米国北東部・ニューヨーク州の学区で、校内承認済み教材だけを搭載した教育ロボットとデジタルアバターの実証を開始しました。生成AI活用が広がる中、プライバシーと安全性を担保しながら学習支援に使う設計は、日本の学校がAI導入方針を考えるうえでも参考になります。
「答えを出すAI」ではなく学びを促す設計
米国・ニューヨーク州のSalamanca City Central School Districtは、高校のSTEAM教育でRealbotixの教育ロボットとデジタルアバターを活用するパイロットプログラムを始めました。対象はWoz EdのSTEAM科目を受講する一部生徒と参加教職員で、ねらいは新技術への関心を高めつつ、学習そのものを中心に据えることです。
今回の取り組みで特徴的なのは、ロボットが単に解答を返す仕組みではなく、質問に対して学習プロセスをガイドするよう設計されている点です。学区が承認したカリキュラム、指導法、地域の歴史情報のみを搭載し、その範囲で対話します。
そのため、インターネットを検索して不確かな情報を広く拾うことはなく、登録されていない内容については「わからない」と答え、別の教育資源を参照するよう促します。生成AIの利便性と引き換えに起こりがちな“もっともらしい誤答”を抑え、授業設計の中で扱いやすくしている点は注目に値します。
プライバシーと安全性を前提にした導入
同学区は、こうした新技術の導入にあたり、個人情報保護と安全性を最優先に掲げています。公表内容によれば、このシステムは個人を特定できる情報を収集せず、音声・映像の記録も行わず、Realbotix社へデータ送信もしません。運用は学区の方針とニューヨーク州のプライバシー要件に沿って行われます。
加えて、不適切な話題から教育的な内容へ会話を戻すガードレールも備えています。

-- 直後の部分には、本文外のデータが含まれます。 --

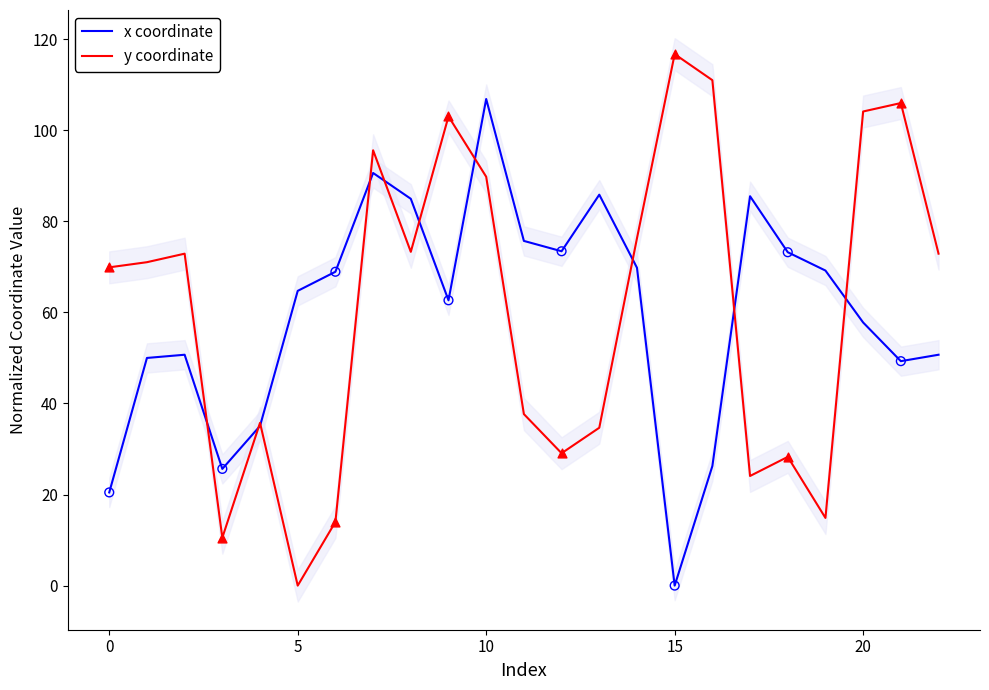

Which series contains the lowest Y value?

x coordinate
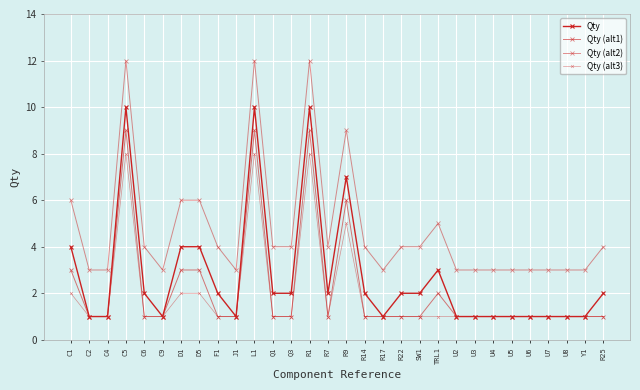

How many categories are shown in the chart?

30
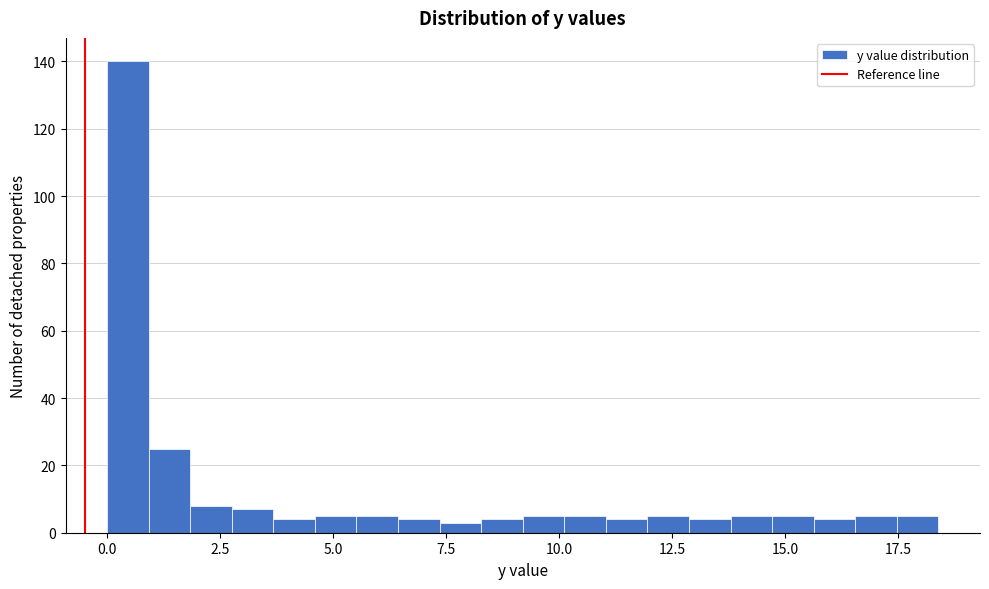

Around what value on the x-axis is the tallest bar? Give the approximate position of its centre, as read against the axis.

0.5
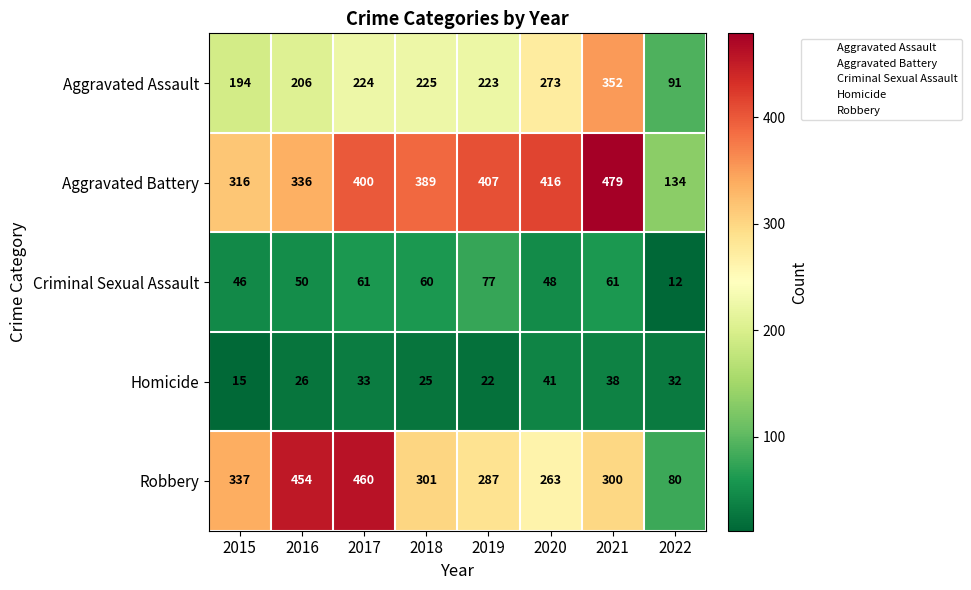

True or false: Criminal Sexual Assault has a value of 116 at 2019.

False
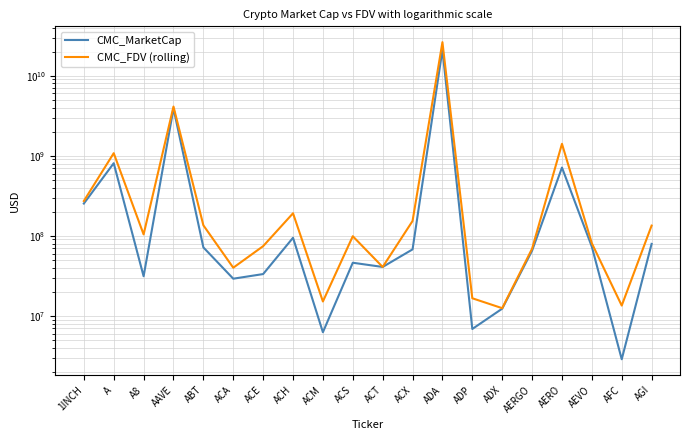

Rank the series by their average value, from highest to lowest.

CMC_FDV (rolling), CMC_MarketCap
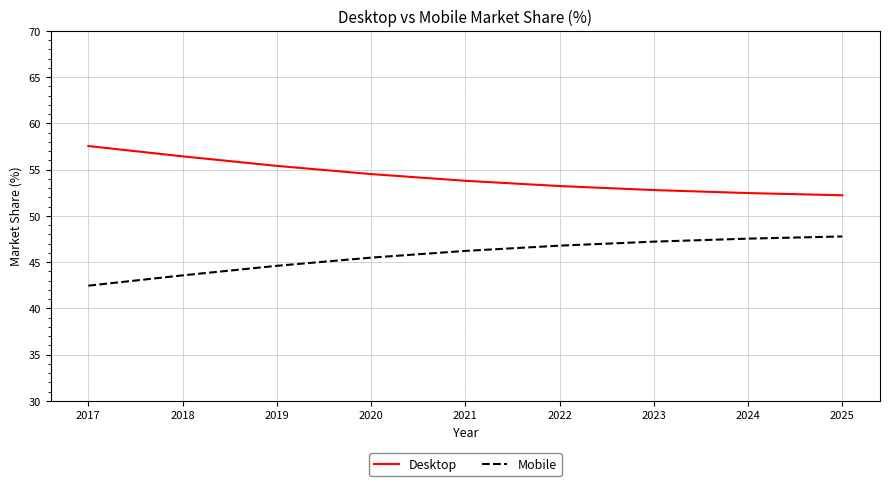

Is the value of Mobile at 2024 greater than the value of Desktop at 2024?

No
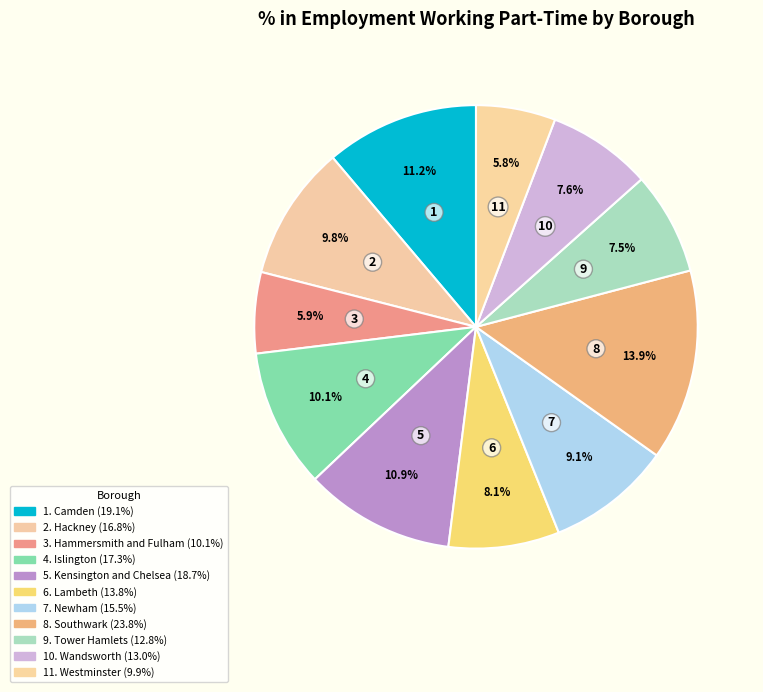

How many segments does this pie chart have?

11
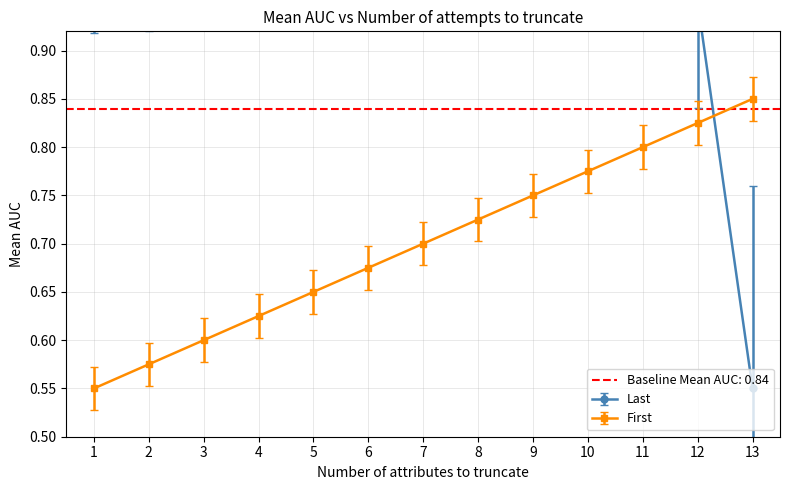

Count the Last values in the range 0 to 1.

13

学校現場でAIやロボットを導入する際、性能の高さだけでなく、何をしないのか、どこまでしか答えないのかを明確に示すことが、保護者や教職員の納得感につながることを示しています。
教員を置き換えないという明確なメッセージ
同学区では、このロボットが教員や職員、人と人との関わりを置き換えるものではないと強調しています。あくまで授業への参加意欲を高め、学習内容を補強し、新しい技術への好奇心を引き出すための教材の一つという位置づけです。
教育現場でAI導入が議論されると、しばしば「教員の代替」への懸念が先行します。しかし今回の事例は、教師中心の授業を前提に、限定された用途で補助的に使うという導入モデルを示しています。技術の役割を狭く、目的を明確に定義することが、学校での実装には有効だといえそうです。
日本の学校教育への示唆
日本でも生成AIの校務・授業活用が進みつつありますが、実際の導入では情報の正確性、個人情報、学習評価との関係、端末運用ルールなど、検討すべき論点が多くあります。その中でSalamanca学区の実践は、まず「閉じた知識ベース」で始めるという選択肢を示しています。
たとえば、日本の学校でも、学校が承認した教科書準拠教材、校内ルール、地域教材、探究学習の資料だけを読み込ませた対話型支援ツールであれば、自由生成型AIより統制しやすくなります。総合的な学習やSTEAM、情報、地域学習、進路学習などで、問い返しや振り返りを支援する用途は考えやすいでしょう。
一方で、ロボットという“形ある存在”を導入する場合は、教育効果そのものを慎重に見極める必要があります。新奇性による一時的な関心喚起にとどまらず、学習目標、教師の役割分担、費用対効果、保守体制まで含めて評価することが欠かせません。日本ではまず、物理ロボットに限らず、校内限定のAIアバターやFAQ型学習支援から段階的に検証する方法も現実的です。
💡 先生へのポイント
- AI導入時は「できること」より先に「しないこと」を明文化する
- 自由生成型ではなく、校内承認済み教材に限定した運用は授業で扱いやすい
- 学習支援ツールは解答提示より、問い返し・ヒント提示・振り返り支援に向く
- 保護者説明では、個人情報、記録の有無、外部送信の有無を具体的に示す
- 実証では学習成果だけでなく、教員負担と運用コストも評価項目に入れる
まとめ
今回のSalamanca学区の教育ロボット実証は、生成AI時代における学校導入の現実的な設計例といえます。日本の学校でも、教員中心の授業を守りながら、限定用途・限定データで安全に試すアプローチは、AI活用を前進させる有力な選択肢になりそうです。